Besides, I don’t have a lot of scruples, thanks to premier conman Al Banks, the paternal half of my immediate family tree.  My mother, Maria, from whom I’d inherited my long black hair, brown eyes and olive complexion, had pulled her own con by dying soon after my birth.  Al had been stuck with me, and I’d been raised on the great American road.  There aren’t too many ethics lessons taught in the booths of truck stops.

Around eleven o’clock, the hue, if not the cry, had died down.  Thoughts of a hot, cheesy pepperoni pizza tempted me to close shop for an hour.  As a night owl, I figured eleven seemed a good time to break for lunch.

I’d snapped on my answering machine and had reached for my jacket to ward off the mid-October chill when my cell rang.

Not a lot of people have my personal number.  I checked caller ID and debated answering.  Jeremy Nolan.  Hunger beckoned, but he was my number one delivery guy.  I’d talked to him hours earlier about the tampon fiasco, so he must have another crisis on his hands.

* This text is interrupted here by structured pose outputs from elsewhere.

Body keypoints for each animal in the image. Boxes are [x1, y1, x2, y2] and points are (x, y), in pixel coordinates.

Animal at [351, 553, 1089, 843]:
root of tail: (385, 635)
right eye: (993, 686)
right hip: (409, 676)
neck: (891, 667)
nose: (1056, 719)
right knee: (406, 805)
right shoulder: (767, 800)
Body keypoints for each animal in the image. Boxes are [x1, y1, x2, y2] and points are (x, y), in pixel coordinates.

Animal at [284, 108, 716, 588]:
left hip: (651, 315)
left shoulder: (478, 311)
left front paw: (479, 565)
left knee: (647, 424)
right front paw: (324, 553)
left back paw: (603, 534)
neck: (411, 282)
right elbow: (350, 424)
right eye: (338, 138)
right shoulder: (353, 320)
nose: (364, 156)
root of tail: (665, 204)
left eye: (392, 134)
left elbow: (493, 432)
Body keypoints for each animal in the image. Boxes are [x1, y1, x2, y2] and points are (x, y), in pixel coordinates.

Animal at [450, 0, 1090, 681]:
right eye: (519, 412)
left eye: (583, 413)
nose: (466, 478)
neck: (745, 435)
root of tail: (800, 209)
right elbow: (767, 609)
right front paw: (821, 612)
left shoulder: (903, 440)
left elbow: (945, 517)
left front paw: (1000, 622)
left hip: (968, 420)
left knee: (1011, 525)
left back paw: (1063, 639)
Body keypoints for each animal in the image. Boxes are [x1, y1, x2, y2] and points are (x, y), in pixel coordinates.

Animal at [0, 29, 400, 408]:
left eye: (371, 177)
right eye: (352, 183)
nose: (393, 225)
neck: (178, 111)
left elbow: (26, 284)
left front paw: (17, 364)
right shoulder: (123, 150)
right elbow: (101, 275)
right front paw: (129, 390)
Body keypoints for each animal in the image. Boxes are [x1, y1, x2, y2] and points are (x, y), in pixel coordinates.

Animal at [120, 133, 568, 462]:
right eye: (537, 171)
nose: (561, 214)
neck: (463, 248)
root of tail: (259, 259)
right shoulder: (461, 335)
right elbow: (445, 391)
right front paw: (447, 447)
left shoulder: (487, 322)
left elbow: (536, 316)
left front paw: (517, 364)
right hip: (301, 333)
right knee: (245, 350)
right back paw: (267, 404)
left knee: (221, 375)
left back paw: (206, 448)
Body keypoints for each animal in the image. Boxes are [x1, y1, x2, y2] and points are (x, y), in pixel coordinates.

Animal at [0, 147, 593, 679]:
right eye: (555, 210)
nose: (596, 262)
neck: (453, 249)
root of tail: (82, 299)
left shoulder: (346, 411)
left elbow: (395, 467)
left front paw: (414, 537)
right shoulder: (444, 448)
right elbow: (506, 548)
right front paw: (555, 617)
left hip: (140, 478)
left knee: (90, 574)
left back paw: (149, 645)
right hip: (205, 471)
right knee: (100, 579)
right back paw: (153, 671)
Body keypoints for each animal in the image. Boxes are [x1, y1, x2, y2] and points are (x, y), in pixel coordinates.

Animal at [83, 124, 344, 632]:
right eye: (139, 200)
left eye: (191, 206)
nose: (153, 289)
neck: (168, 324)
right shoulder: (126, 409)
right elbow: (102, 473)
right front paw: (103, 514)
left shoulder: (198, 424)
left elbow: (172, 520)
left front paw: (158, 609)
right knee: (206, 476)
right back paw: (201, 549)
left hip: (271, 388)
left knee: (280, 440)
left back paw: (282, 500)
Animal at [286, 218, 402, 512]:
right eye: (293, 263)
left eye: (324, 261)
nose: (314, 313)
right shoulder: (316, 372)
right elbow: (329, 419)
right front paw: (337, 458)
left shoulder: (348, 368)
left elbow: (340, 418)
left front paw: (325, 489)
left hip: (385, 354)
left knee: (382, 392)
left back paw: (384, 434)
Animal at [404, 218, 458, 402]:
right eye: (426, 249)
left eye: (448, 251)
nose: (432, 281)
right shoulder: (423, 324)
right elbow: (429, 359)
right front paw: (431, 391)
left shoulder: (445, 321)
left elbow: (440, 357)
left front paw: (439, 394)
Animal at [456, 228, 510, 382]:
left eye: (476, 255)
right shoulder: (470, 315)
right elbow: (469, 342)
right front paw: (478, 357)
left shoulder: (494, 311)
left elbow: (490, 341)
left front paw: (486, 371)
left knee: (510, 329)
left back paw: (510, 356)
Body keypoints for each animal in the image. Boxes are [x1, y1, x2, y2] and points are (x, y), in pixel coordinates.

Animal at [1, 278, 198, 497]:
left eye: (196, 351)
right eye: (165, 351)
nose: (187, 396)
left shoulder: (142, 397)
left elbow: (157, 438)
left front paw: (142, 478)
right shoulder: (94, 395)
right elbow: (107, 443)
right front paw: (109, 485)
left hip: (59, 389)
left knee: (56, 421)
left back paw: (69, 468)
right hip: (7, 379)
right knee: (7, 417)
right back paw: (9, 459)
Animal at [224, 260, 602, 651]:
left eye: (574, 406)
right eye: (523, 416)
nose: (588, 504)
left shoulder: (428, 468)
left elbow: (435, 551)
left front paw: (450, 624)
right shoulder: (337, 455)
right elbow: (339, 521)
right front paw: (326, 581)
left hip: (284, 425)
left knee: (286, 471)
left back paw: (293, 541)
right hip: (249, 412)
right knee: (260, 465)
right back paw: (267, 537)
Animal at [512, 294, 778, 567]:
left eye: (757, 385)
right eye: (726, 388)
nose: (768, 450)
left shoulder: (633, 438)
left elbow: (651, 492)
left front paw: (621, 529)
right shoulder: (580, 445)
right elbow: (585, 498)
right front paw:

“Jer, what’s up?”  I checked to make sure I had cigarettes in my pocket.  A shriek from the cell stilled my hand.

“Jer?”  The skin at the back of my neck tingled.  Hell, my whole scalp tingled.

A strangled cry answered me.

“Jeremy?  Where are you?”  I grabbed my keys and ran for the stairs and the parking lot one floor below.

“Ellen. . .”  The rest was lost in more shrieks – a woman screaming obscenities.

My mind skipped over the schedule I’d given him yesterday.  Ellen.  Wagner?  Good God, I’d sent him to Hormone Central.  Ellen Wagner was one of the looniest of the vamps.  Psycho.  Capable of ripping us Normals into ticker-tape confetti.

“Abort, abort,” I yelled as I took the stairs two at a time.  “Jeremy, get the hell out of there.”

“The bitch is crazy,” he yelled.

It was the last thing he said to me.